愛知県長久手市の「ジブリパーク」園内において、性犯罪を想起させる「不適切写真」を撮影し、その画像を投稿することが横行していることが、大きな波紋を呼んでいるようだ。
ジブリパークでの不適切な写真撮影について沢山のタレコミを頂きました!
どうやらジブリパークでは自分がキャラクターに性犯罪している様子を撮影してSNSにアップするのが流行ってるみたいです。 pic.twitter.com/8KipSnZGBp— インフルエンサー紹介BOT (@modelkidori) February 23, 2023
報道によれば、園内ではジブリ作品に登場する映画のキャラクター像と写真を撮ることができるのだが、一部の来場者が女性キャラクターの胸をつかんだり、スカートの中を盗撮する、果ては幼女誘拐のようなポーズで写真を撮ったりしているという。
この件に関して記者会見で問われた愛知県の大村秀章知事は「極めて遺憾だ。県の公園内なので、毅然と対応していく」と発言。
また「回転ずしの迷惑行為と一緒で極めて悪質。器物損壊に近いのではないか。(撮影者が)特定されたら、厳しい措置をとらざるを得ない」と述べ、法的措置も視野に入れて対応することを示唆したという。
開業後は周辺の飲食店にも経済効果が
“テーマパーク不毛の地”と長らく言われていた愛知に、県が総事業費約340億円をかけて整備し、昨年11月にオープンしたジブリパーク。
愛知県による負担は、周辺道路の整備費用なども合わせれば、実に500億円近くに迫るといわれているようだが、園内は1日の入場者数が制限されていることもあって、そのチケットは入手困難と言われているほどの人気ぶり。さらに、周辺の飲食店などにも経済効果が出ているとの話もあるなど、まずは好調な滑り出しとなっているという。
現在3エリアが開業中のジブリパークだが、来る2023年度内には残りの「もののけの里」と「魔女の谷」の2エリアもオープン予定。インバウンドも復活しつつあるなかで、今後は近隣からの来客だけでなく、県外あるいは海外からの宿泊を伴う客も呼び寄せることで、さらなる経済効果を期待しているところのようである。
そんな最中に発生した今回の問題だが、日本人の目から見てもこれらの画像の変態性に閉口するばかりなのだが、とくに海外においては、小児性愛者の類が社会から白眼視されているというのは、言わずと知れたところ。
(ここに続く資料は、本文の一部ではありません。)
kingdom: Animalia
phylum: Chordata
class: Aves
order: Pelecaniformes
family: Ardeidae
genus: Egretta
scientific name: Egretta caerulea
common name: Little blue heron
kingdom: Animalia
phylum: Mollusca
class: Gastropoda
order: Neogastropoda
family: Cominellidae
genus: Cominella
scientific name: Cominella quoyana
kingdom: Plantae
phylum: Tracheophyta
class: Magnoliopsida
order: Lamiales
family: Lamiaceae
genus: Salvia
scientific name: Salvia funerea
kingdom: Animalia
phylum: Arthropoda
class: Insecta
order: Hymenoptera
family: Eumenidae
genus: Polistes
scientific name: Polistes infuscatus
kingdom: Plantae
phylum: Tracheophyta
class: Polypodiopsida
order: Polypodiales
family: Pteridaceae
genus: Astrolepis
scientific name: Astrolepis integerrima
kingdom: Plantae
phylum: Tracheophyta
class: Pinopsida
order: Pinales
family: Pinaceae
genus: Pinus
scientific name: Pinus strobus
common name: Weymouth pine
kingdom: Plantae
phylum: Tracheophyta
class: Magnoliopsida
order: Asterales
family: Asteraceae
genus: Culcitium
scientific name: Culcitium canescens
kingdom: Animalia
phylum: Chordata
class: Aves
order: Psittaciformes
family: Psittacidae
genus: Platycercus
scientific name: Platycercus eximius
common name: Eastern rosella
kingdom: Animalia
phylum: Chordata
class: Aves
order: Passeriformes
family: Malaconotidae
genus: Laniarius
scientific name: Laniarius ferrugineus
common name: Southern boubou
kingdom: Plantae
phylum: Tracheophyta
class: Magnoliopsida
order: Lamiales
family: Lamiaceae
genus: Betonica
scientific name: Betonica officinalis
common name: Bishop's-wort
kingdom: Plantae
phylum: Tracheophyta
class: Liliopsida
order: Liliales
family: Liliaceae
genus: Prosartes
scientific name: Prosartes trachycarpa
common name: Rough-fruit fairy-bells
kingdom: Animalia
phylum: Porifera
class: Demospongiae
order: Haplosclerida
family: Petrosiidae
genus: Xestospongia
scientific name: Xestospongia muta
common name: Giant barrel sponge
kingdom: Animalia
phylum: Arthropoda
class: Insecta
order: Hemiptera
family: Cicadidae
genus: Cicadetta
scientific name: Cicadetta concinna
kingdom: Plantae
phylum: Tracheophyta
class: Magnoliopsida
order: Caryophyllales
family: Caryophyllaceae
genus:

それだけに愛知県側からすれば、そういった客を野放しにしては大いにイメージが毀損されるということで、法的措置も視野に入れた対応を示唆するといった、毅然とした対応となったものとみられる。
ジブリ側の“事なかれ主義”に批判殺到
このように怒り心頭といった愛知県側なのだが、それと同様に“被害者”とされる同施設の運営会社、中日新聞社とスタジオジブリの共同出資で設立された株式会社ジブリパークのほうはというと、メディアの取材に対し「今回の案件についてコメントは控えさせていただく」との反応。その激しい“温度差”も、ここに来て大いに話題となっている。
大村知事によれば、ジブリ側は都内にある「三鷹の森ジブリ美術館」でも同じような事案があった際に、注意をしたところ激高されたため、その後は相手にしない対応のようだ……と語っているのだが、それがもし本当だとすれば、まさに迷惑行為者を付け上がらせるだけ悪手ではないかと、SNS上では批判の声が多くあがっているようだ。
このように愛知県側とは真逆といった、ジブリパーク社側の“謎の沈黙”。単なる“事なかれ主義”以外の、何らかの事情があるのではと、SNS上では様々な理由が取沙汰されているようなのだが、その真相はいまだ謎のまま。とはいえ、それによって対応がブレるような事態になれば、今後また同様の行為が繰り返されることも考えられなくもない。
現に、大村知事は今回の件を“寿司テロ”と一緒だと断じたが、そちらのケースでも企業側が毅然とした態度を取ると表明した後も、各地が模倣犯が相次ぐなど抑止がほとんど効かなかったことも記憶に新しい。
また、そんな“寿司テロ”に関してだが、今月8日にはついに逮捕者が出るに至った。捕まえたのは奇しくも愛知県警で、罪状は威力業務妨害容疑だったようだが、今回のジブリパークの件が同様の罪に問えるのかといえば、かなり微妙では……といった見方も。
子どもらも多く来場する施設だけに、そういった層が安心して過ごせるテーマパークを早く取り戻してほしいといったところだが、このような状況をみる限りでは、そう簡単にはいかなそうである。